__STATED EXERCISE__: Copy the rows from the line holding "scientific name: Cyrtandra" through the end of the rows, inclusive, swapping "kingdom" for "realm" and leaving everything else unchanged.

Records from a data source:
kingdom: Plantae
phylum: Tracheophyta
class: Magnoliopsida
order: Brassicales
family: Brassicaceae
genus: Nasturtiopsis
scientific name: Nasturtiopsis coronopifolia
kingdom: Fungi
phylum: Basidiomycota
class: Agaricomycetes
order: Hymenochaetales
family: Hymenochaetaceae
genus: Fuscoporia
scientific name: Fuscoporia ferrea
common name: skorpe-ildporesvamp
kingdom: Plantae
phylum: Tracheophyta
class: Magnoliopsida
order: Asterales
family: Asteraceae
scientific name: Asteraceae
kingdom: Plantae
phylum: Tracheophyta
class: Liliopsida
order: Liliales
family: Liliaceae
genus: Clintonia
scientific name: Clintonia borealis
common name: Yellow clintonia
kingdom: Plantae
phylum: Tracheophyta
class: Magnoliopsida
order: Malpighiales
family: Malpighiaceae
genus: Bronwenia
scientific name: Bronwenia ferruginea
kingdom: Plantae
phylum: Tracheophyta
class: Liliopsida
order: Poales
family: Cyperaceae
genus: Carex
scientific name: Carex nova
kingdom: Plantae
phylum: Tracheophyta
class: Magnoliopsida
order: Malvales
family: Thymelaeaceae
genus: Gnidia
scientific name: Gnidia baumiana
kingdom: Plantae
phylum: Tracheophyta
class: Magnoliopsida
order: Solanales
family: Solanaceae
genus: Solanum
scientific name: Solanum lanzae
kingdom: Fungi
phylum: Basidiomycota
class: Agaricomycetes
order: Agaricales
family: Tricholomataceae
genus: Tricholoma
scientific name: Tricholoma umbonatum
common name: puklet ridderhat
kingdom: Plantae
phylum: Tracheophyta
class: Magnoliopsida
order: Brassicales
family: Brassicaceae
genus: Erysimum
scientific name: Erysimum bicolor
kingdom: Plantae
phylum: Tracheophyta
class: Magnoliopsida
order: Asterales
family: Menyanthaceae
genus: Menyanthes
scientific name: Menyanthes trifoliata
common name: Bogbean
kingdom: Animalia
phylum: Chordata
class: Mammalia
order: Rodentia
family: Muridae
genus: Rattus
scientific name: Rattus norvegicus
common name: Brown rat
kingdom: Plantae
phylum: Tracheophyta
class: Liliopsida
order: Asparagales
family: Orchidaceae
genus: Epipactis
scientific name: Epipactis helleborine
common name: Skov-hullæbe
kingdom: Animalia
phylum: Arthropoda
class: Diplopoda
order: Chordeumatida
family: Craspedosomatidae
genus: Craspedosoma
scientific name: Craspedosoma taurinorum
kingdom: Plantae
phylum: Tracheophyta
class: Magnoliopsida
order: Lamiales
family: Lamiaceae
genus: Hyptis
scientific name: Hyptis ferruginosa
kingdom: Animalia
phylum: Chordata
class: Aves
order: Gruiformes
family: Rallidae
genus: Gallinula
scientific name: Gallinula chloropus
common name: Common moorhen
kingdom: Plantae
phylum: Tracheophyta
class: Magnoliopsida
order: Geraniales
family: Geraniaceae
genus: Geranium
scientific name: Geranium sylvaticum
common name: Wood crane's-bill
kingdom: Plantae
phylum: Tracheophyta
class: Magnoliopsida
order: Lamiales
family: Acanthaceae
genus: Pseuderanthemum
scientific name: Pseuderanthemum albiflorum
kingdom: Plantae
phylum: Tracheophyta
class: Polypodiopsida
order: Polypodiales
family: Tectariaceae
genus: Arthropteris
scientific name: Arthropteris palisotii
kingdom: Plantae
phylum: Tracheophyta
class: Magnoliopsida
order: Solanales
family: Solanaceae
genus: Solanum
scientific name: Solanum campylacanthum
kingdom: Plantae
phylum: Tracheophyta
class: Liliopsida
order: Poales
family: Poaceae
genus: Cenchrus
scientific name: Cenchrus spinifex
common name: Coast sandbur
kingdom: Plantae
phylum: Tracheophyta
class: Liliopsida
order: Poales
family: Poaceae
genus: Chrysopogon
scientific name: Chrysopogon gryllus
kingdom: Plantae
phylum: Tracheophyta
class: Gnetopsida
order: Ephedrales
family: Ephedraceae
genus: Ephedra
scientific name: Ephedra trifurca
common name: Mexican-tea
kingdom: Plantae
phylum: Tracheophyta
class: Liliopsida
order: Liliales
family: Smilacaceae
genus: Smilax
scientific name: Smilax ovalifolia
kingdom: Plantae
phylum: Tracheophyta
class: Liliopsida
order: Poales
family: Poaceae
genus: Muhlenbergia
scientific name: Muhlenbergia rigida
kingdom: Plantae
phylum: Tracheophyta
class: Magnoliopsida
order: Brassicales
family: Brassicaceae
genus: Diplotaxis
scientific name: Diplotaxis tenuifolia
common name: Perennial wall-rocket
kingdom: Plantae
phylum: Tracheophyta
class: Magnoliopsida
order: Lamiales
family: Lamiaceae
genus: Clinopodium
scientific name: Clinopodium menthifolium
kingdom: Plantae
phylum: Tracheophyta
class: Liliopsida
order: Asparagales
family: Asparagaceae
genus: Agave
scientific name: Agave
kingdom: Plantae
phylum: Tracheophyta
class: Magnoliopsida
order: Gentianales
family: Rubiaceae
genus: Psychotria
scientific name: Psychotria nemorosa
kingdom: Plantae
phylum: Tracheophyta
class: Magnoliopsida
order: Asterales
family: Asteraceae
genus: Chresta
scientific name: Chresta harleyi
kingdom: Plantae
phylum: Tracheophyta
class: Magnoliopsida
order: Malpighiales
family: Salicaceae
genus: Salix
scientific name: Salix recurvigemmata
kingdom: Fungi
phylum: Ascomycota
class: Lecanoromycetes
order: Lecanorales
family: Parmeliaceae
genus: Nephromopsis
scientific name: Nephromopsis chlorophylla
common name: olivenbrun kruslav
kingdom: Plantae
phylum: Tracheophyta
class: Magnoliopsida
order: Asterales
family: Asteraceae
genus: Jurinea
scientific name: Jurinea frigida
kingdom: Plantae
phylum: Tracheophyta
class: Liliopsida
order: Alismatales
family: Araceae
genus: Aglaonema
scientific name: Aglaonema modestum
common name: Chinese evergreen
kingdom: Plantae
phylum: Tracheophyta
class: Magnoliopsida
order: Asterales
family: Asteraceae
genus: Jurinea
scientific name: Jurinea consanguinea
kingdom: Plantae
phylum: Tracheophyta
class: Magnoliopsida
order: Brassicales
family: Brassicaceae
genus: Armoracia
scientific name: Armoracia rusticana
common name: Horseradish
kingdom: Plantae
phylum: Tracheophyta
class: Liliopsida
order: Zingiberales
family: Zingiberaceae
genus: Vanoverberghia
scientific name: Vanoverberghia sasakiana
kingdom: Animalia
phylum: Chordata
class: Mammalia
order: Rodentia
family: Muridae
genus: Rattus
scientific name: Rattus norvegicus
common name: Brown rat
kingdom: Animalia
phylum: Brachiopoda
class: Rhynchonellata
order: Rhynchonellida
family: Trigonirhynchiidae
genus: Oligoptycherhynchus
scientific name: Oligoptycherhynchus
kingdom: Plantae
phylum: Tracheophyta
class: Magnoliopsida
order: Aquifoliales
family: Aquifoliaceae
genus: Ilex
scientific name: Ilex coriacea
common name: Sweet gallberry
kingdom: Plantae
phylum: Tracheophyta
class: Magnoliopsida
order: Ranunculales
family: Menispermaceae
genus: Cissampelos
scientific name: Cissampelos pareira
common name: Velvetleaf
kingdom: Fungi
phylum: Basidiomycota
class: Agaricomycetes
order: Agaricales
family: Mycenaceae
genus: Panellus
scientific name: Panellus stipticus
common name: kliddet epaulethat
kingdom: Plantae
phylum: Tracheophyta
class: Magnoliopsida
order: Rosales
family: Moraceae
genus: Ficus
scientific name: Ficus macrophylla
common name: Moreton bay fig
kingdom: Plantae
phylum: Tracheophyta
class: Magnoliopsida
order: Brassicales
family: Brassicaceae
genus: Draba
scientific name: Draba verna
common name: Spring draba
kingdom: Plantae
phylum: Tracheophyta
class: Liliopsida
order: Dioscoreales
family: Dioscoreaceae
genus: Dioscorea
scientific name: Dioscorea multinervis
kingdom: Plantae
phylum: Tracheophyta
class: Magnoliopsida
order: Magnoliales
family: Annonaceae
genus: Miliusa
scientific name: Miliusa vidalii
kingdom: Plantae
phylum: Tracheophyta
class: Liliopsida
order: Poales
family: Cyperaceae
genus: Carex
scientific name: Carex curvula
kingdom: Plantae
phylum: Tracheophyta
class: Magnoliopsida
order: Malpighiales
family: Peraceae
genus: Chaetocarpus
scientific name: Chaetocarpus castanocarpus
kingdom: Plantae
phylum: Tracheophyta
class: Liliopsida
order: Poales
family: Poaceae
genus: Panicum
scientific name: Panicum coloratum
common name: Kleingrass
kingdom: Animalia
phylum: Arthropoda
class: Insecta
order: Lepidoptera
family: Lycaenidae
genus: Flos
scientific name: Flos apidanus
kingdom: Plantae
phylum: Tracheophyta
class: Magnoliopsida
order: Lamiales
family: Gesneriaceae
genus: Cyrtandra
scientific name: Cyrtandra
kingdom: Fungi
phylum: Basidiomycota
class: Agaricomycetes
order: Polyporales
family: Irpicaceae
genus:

__RESULT OF THE EXERCISE__:
scientific name: Cyrtandra
realm: Fungi
phylum: Basidiomycota
class: Agaricomycetes
order: Polyporales
family: Irpicaceae
genus:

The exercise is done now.